Warum benötigen pflegende Angehörige eine Kur oder Reha?

Viele pflegende Angehörige lassen ihr eigenes Wohlbefinden und ihre Gesundheit zu kurz kommen und überarbeiten sich so häufig. Nicht selten entstehen hierdurch belastende Folgen wie z.B. Depressionen, Erschöpfung und körperliche Schmerzen. Dadurch kann langfristig oft keine effektive Pflege gesichert werden, worunter letztlich auch die Gesundheit des Pflegebedürftigen leidet. Daher kann eine Kur oder Reha für Angehörige zur Regeneration notwendig sein.

Wie lange dauert eine Kur?

Sowohl Kuren als auch Rehas für pflegende Angehörige dauern in der Regel drei Wochen. Eine Verlängerung ist bei Nachweis medizinischer Notwendigkeit möglich.

Muss ich selbst für die Kosten meiner Kur oder Reha aufkommen?

Die Kosten einer Kur oder Reha werden in der Regel durch die Rentenversicherung (berufstätig) oder die Krankenkasse (nicht berufstätig) übernommen. Falls die Rehabilitation aufgrund eines Unfalls benötigt wird, kommt die Unfallversicherung für die Kosten auf.

Kann ich mich gemeinsam mit meinem pflegebedürftigen Angehörigen in einer Kur oder Reha erholen?

Falls Sie sich nicht ohne Ihren pflegebedürftigen Angehörigen erholen möchten, kommt für Sie ein Pflegehotel in Frage. Hier können Sie sich erholen, während Ihr Angehöriger im selben Hotel pflegerisch versorgt wird. Falls Sie eine stationäre Reha durchführen möchten, ist es möglich, Ihren Angehörigen auf derselben Station betreuen zu lassen.

Wie beantrage ich eine Reha oder Kur?

Damit die Kosten einer Reha oder Kur von der Krankenkasse oder der Rentenversicherung übernommen werden, müssen Sie mit Ihrem Arzt ein Antragsformular ausfüllen und das Formular bei Ihrer Krankenkasse einreichen.
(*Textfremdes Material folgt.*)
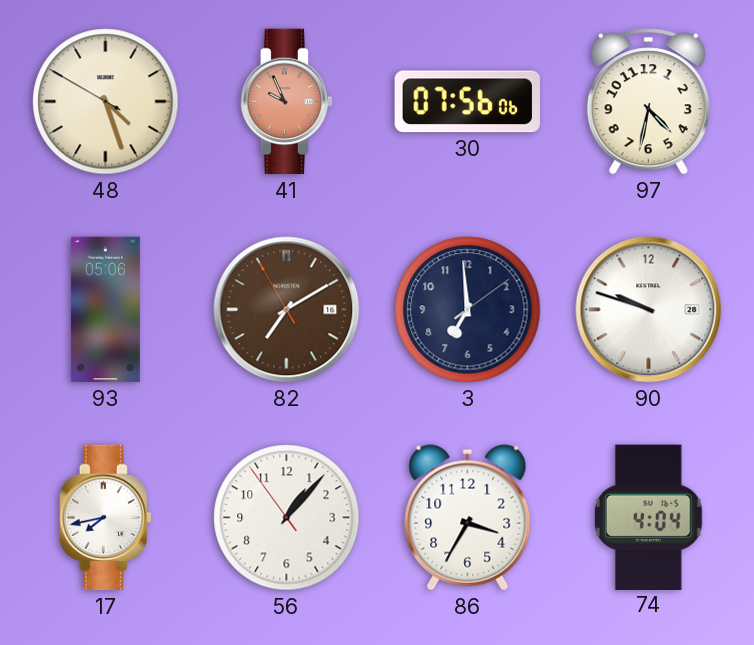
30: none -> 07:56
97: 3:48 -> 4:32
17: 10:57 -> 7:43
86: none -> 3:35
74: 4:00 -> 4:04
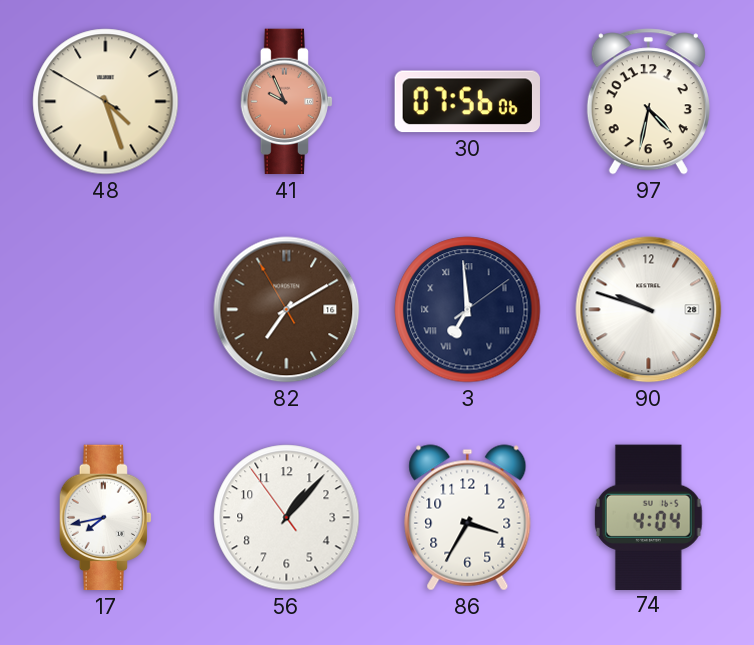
93: 05:06 -> none
3 numerals: Arabic -> Roman
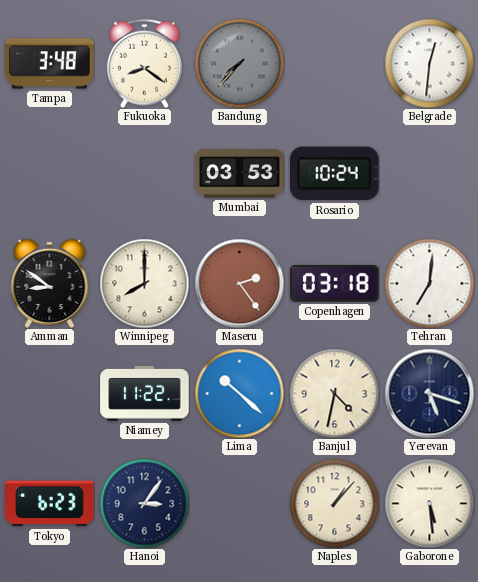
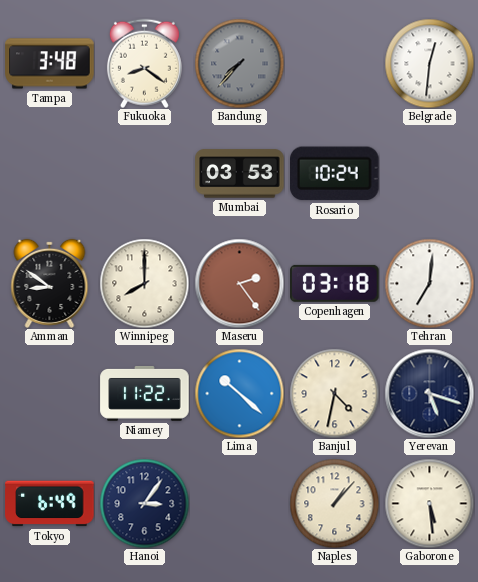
Tokyo: 6:23 -> 6:49
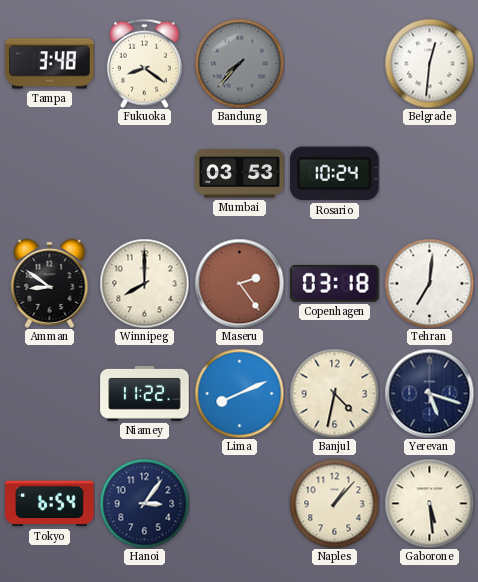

In dem Formular muss verdeutlicht werden, dass bereits alle Möglichkeiten zur Verbesserung der Gesundheit vor Ort ausgeschöpft wurden und eine Kur oder Reha daher notwendig ist. Falls Sie eine Reha beantragen, muss die Prognose der Reha positiv sein, die Ziele der Reha müssen in einem realistischen Zeitrahmen erreichbar sein und Sie müssen körperlich dazu in der Lage sein, die Reha durchzuführen. Falls diese Bedingungen nicht erfüllt sind, werden die Kosten der Reha nicht übernommen.